A05: Material-integrated Intelligent Systems for Real Time Condition Awareness
Dr. Dirk Lehmhus, University of Bremen, Scientific Centre ISIS, (Germany)
Dr. Axel von Hehl, Stiftung Institut für Werkstofftechnik, Bremen (Germany)
Dr. Stefan Bosse, Dept. of Mathematics & Computer Science, WG Robotics, University of Bremen (Germany)
Prof. Dr. Thomas Hochrainer, Bremen Institute for Mechanical Engineering, University of Bremen (Germany)
Development trends in structural health monitoring and control of mechanically loaded structures profit from continuing miniaturization of sensors and sensor network components such as signal- and data processing or communication hardware, energy harvesting and storage systems etc. This technological background supports realization of material-integrated intelligent systems which locate reliable and fault-tolerant distributed data processing and information evaluation within the monitored material itself.
Best use can be made of such systems if the latter is achieved in real time. The final aim is to go beyond load monitoring, by quantifying and localizing a load acting on the structure, by evaluating its effect on structural state, and by incorporating the outcome of this evaluation in future analyses. This implies either recognition or prediction of internal damage within the structure in terms of size, position, geometry and effect on structural performance under all service conditions ? information which must then be integrated in the internal models the respective materials and structures use in sensor data interpretation.
Addressing this challenge, and providing the required real-time capability, necessitates an interdisciplinary approach which combines in-depth knowledge of materials response, failure mechanisms etc. in combination with advanced data evaluation and system identification techniques. Conventional inverse FEM methods, though fast for a fixed structural state, typically lack the ability of internal material model adaptation in response to an identified state of damage. At the same time, the chain that links an external load, the change it may have caused within the material under the given boundary conditions (environment-, service or service history-related) and the recorded sensor signal is still subject to uncertainty. For example, structural performance will be influenced by material-integrated sensors and electronic components via their own mechanical properties, interaction and compliance with host material characteristics, their interfaces with the host material etc. The ensuing uncertainty is a major obstacle towards implementation e.g. of SHM systems in aerospace, as it precludes pinpointing the exact level of safety of an envisaged intelligent material or structure at any moment in time and thus prevents exploitation of the structure up to its true performance limits.

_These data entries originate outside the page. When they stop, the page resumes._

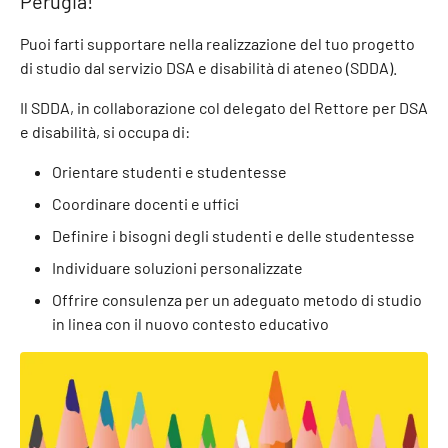
Perugia!
Puoi farti supportare nella realizzazione del tuo progetto
di studio dal servizio DSA e disabilità di ateneo (SDDA).
Il SDDA, in collaborazione col delegato del Rettore per DSA
e disabilità, si occupa di:
Orientare studenti e studentesse
Coordinare docenti e uffici
Definire i bisogni degli studenti e delle studentesse
Individuare soluzioni personalizzate
Offrire consulenza per un adeguato metodo di studio
in linea con il nuovo contesto educativo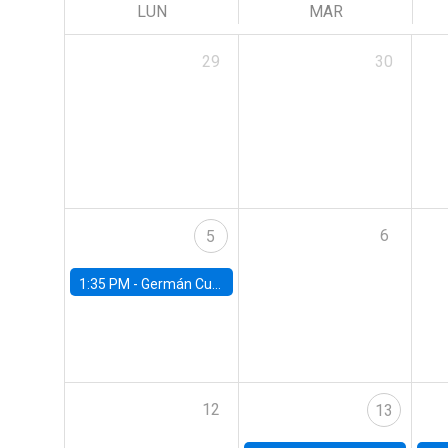
LUN
MAR
29
30
6
5
1:35 PM -
Germán Cubas, University of Houston
12
13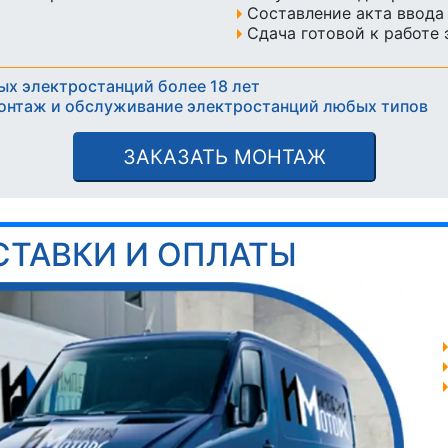
Составление акта ввода
Сдача готовой к работе
ых электростанций более 18 лет
онтаж и обслуживание электростанций любых типов
ЗАКАЗАТЬ МОНТАЖ
СТАВКИ И ОПЛАТЫ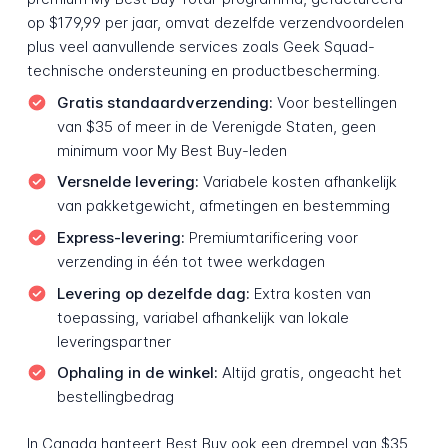
op $179,99 per jaar, omvat dezelfde verzendvoordelen
plus veel aanvullende services zoals Geek Squad-
technische ondersteuning en productbescherming.
Gratis standaardverzending:
Voor bestellingen
van $35 of meer in de Verenigde Staten, geen
minimum voor My Best Buy-leden
Versnelde levering:
Variabele kosten afhankelijk
van pakketgewicht, afmetingen en bestemming
Express-levering:
Premiumtarificering voor
verzending in één tot twee werkdagen
Levering op dezelfde dag:
Extra kosten van
toepassing, variabel afhankelijk van lokale
leveringspartner
Ophaling in de winkel:
Altijd gratis, ongeacht het
bestellingbedrag
In Canada hanteert Best Buy ook een drempel van $35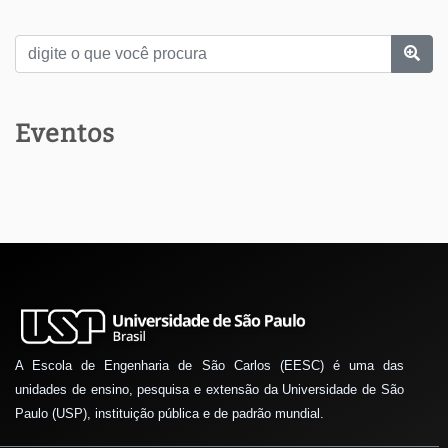
Eventos
A Escola de Engenharia de São Carlos (EESC) é uma das
unidades de ensino, pesquisa e extensão da Universidade de São
Paulo (USP), instituição pública e de padrão mundial.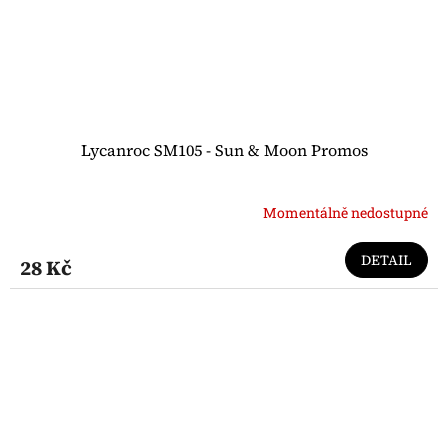
Lycanroc SM105 - Sun & Moon Promos
Momentálně nedostupné
DETAIL
28 Kč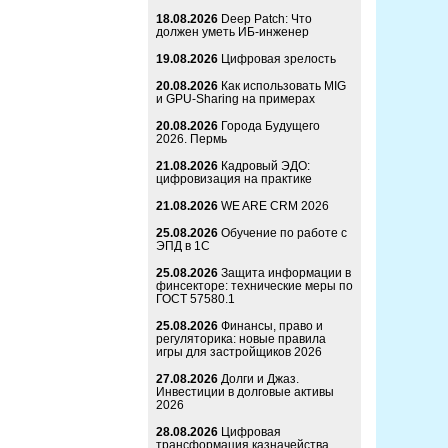
18.08.2026
Deep Patch: Что
должен уметь ИБ-инженер
19.08.2026
Цифровая зрелость
20.08.2026
Как использовать MIG
и GPU-Sharing на примерах
20.08.2026
Города Будущего
2026. Пермь
21.08.2026
Кадровый ЭДО:
цифровизация на практике
21.08.2026
WE ARE CRM 2026
25.08.2026
Обучение по работе с
ЭПД в 1С
25.08.2026
Защита информации в
финсекторе: технические меры по
ГОСТ 57580.1
25.08.2026
Финансы, право и
регуляторика: новые правила
игры для застройщиков 2026
27.08.2026
Долги и Джаз.
Инвестиции в долговые активы
2026
28.08.2026
Цифровая
трансформация казначейства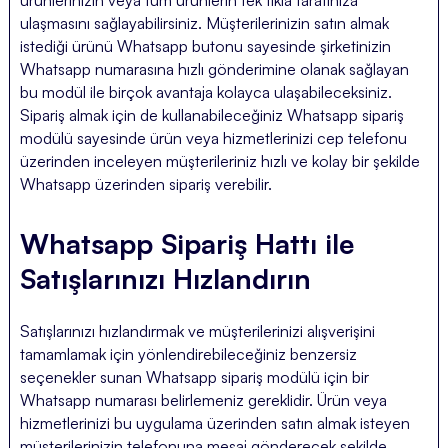
ürünlerinizin veya tüm ürünlerin tek tıkla tarafınıza
ulaşmasını sağlayabilirsiniz. Müşterilerinizin satın almak
istediği ürünü Whatsapp butonu sayesinde şirketinizin
Whatsapp numarasına hızlı gönderimine olanak sağlayan
bu modül ile birçok avantaja kolayca ulaşabileceksiniz.
Sipariş almak için de kullanabileceğiniz Whatsapp sipariş
modülü sayesinde ürün veya hizmetlerinizi cep telefonu
üzerinden inceleyen müşterileriniz hızlı ve kolay bir şekilde
Whatsapp üzerinden sipariş verebilir.
Whatsapp Sipariş Hattı ile
Satışlarınızı Hızlandırın
Satışlarınızı hızlandırmak ve müşterilerinizi alışverişini
tamamlamak için yönlendirebileceğiniz benzersiz
seçenekler sunan Whatsapp sipariş modülü için bir
Whatsapp numarası belirlemeniz gereklidir. Ürün veya
hizmetlerinizi bu uygulama üzerinden satın almak isteyen
müşterilerinizin telefonuna mesaj gönderecek şekilde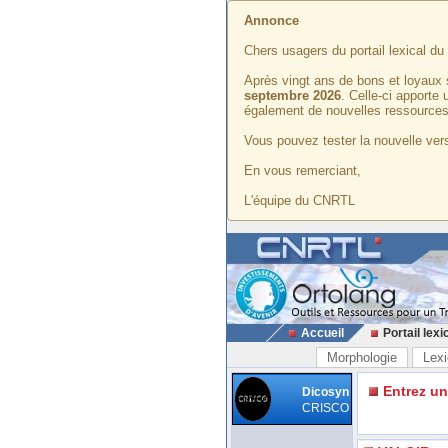
Annonce
Chers usagers du portail lexical d
Après vingt ans de bons et loyaux 
septembre 2026
. Celle-ci apporte
également de nouvelles ressources
Vous pouvez tester la nouvelle vers
En vous remerciant,
L'équipe du CNRTL
Accueil
Portail lexi
Morphologie
Lexi
Entrez u
Dicosyn
CRISCO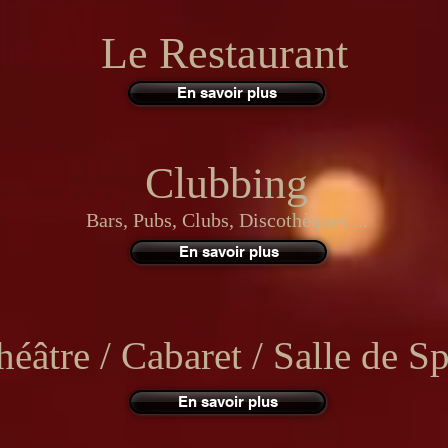
Le Restaurant
En savoir plus
Clubbing
Bars, Pubs, Clubs, Discothèques ...
En savoir plus
éâtre / Cabaret / Salle de Sp
En savoir plus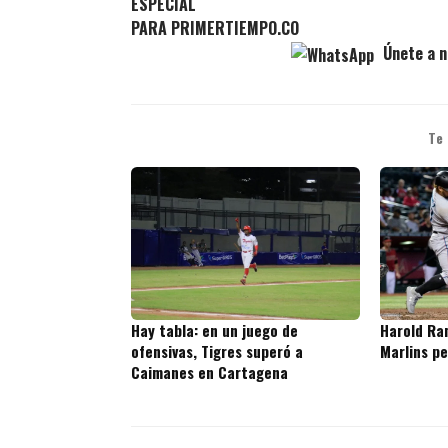
ESPECIAL
PARA PRIMERTIEMPO.CO
Únete a n
Te
Hay tabla: en un juego de
Harold Ram
ofensivas, Tigres superó a
Marlins p
Caimanes en Cartagena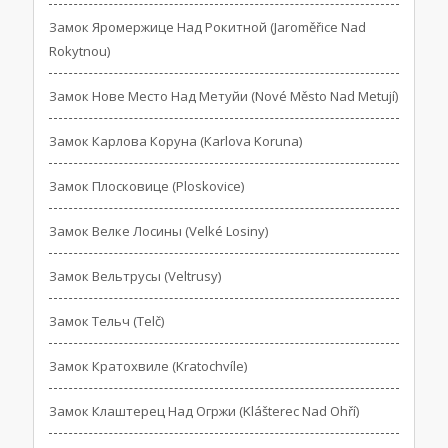
Замок Яромержице Над Рокитной (Jaroměřice Nad
Rokytnou)
Замок Нове Место Над Метуйи (Nové Město Nad Metují)
Замок Карлова Коруна (Karlova Koruna)
Замок Плосковице (Ploskovice)
Замок Велке Лосины (Velké Losiny)
Замок Вельтрусы (Veltrusy)
Замок Тельч (Telč)
Замок Кратохвиле (Kratochvíle)
Замок Клаштерец Над Огржи (Klášterec Nad Ohří)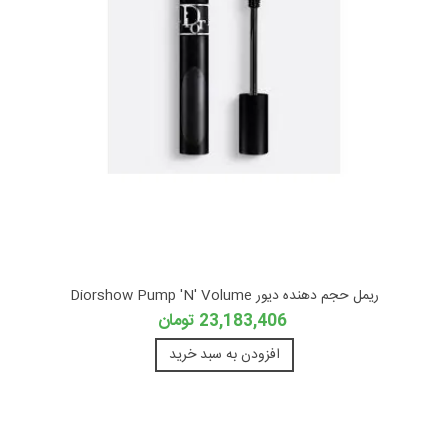
ریمل حجم دهنده دیور Diorshow Pump 'N' Volume
23,183,406 تومان
افزودن به سبد خرید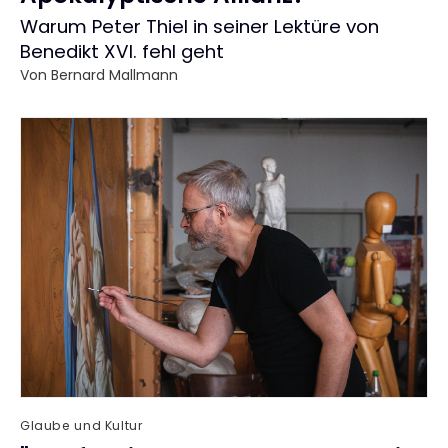
:
Warum Peter Thiel in seiner Lektüre von
Benedikt XVI. fehl geht
Von
Bernard Mallmann
Glaube und Kultur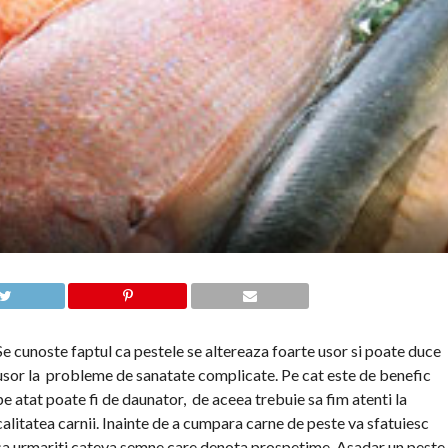
Se cunoste faptul ca pestele se altereaza foarte usor si poate duce
usor la probleme de sanatate complicate. Pe cat este de benefic
pe atat poate fi de daunator, de aceea trebuie sa fim atenti la
calitatea carnii. Inainte de a cumpara carne de peste va sfatuiesc
sa urmariti cateva semne care denota prospetime. Asadar un peste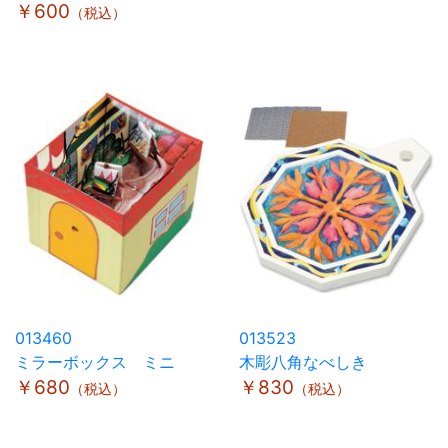
￥600
（税込）
013460
013523
ミラーボックス ミニ
木彫八角なべしき
￥680
￥830
（税込）
（税込）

With this background, the symposium means to bring together experts in sensor integration, materials performance evaluation (structural health monitoring, NDT etc.) and structural and failure mechanics (initiation of failure, „effects of defects“ etc.) with researchers working on sensor network data evaluation using novel methods from artificial intelligence and applied mathematics to support an interdisciplinary discussion of material-integrated intelligence for structural health monitoring, management and control applications.